We begin with a discussion of the two-dimensional case, Figs. 2 through 17. The graphs show that the proposed method has a better solution than JADE in Fig. 7 (Rastrigin function), Fig. 8 (Ackley function), Fig. 9 (Levi N. 13 function), Fig. 11 (Beale function), Fig. 12 (Goldstein-Price function), Fig. 13 (SchafferN2 function), Fig. 14 (Five-well potential function), Fig. 16 (Xin-She Yang function), and Fig. 17 (Styblinski-Tang function), and the convergence speed is almost the same. From this fact, it is proven that the accuracy heightens without lowering the search speed by carrying out the group outside search in one search point. In Fig. 9 (Levi N. 13 function) and Fig. 13 (SchafferN2 function), it can be seen that the proposed method escaped from the point where it almost converged once, and reached a better solution. This suggests that the search outside the group works well to escape from the local solution. However, in Fig. 2 (Sphere function), Fig. 3 (Rosenbrock function) and Fig. 5 (Matyas function), the search speed of the solution is inferior to JADE, and it can be read that the useless group outside search leads to the lowering of the search speed in the simple unimodal function.

Table 2. Comparison of mean and standard deviation (D = 2)
Table 3. Comparison of mean and standard deviation (D = 10)

We then discuss the 10 dimensional case, Figs. 18 through 24. First, as shown in Fig. 19, the result of F2 was improved. The results of other functions were not so different from those of the conventional method. In this experiment, it can be said that the result as intended was obtained, because the search frequency of the outside region did not increase, even if the dimension increased, so that the performance in the high dimension would not be lowered. And, it was proven that it was good to add outer region search like the proposed method, because the region near the optimum solution was lined in F2.

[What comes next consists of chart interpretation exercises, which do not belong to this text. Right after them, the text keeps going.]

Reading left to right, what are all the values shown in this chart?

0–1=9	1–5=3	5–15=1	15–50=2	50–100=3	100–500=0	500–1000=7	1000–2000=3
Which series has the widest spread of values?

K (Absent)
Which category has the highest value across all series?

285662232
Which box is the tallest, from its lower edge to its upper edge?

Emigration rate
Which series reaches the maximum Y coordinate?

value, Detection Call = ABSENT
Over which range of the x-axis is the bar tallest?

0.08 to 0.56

Table 2 shows that the proposed method improved the accuracy of the solution to 11 functions out of 16. For these 11 functions, the proposed method gives better values for both mean and standard deviation. Since all the functions whose accuracy is improved are multimodal functions, the proposed method is more stable and gives better solution in multimodal functions, and it is proven that the search outside the group is effective for the multimodal function. In the sphere function, Rosenbrock function and Matyas function which are the unimodal function, the reason why the accuracy is inferior to JADE is the lowering of the search speed by the out-of-group search, and there seems to be a large room of the improvement on the judging method of whether to carry out the out-group search or not.

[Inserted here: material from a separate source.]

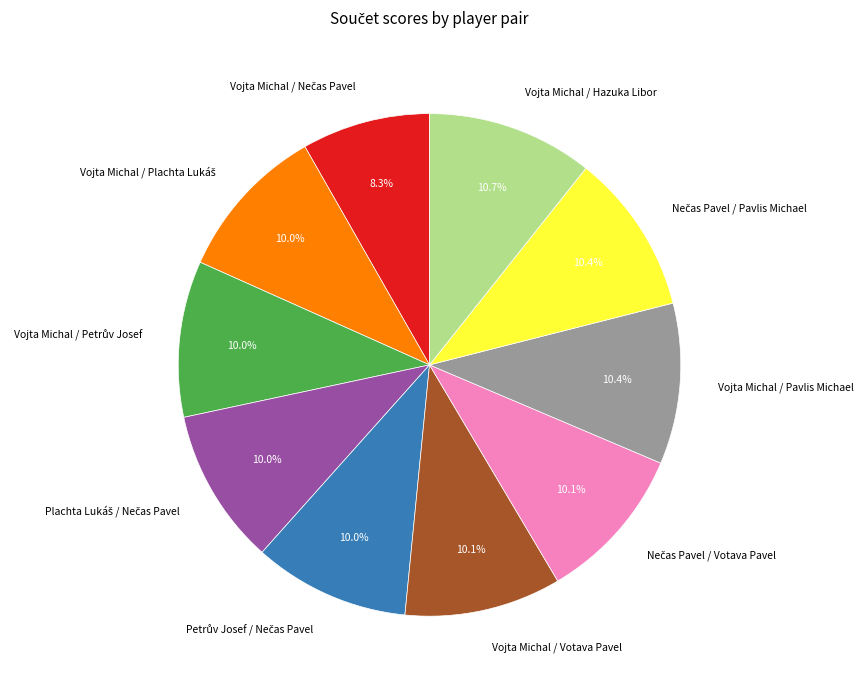

What portion of the pie excludes Vojta Michal / Pavlis Michael?

89.6%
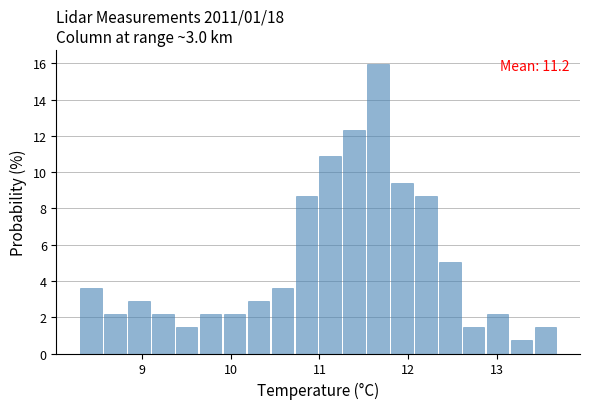

Read against the x-axis, roughly where is the centre of the tallest bar?

11.7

Next, we discuss Table 3. In the proposed method, one of the search points searches outside the population. Therefore, as the dimension increases, the effect of out-of-group search decreases and the difference between JADE and JADE+ disappears. In Table 3, we can see that the results are similar between JADE and JADE+.

5 Conclusion

In this study, we propose a method to add search outside the group referring to the Nelder-Mead method to JADE which is adaptive differential evolution. A comparison experiment between the proposed method and the conventional method was carried out using 16 benchmark functions, and it succeeded in improving the accuracy of the solution in many functions. Especially, search outside the group works effectively in the multimodal function, and escape from the local solution is also observed. However, since there were some cases in which the search speed was inferior to JADE in the unimodal function, it is also necessary to examine how to decide whether to search outside the group.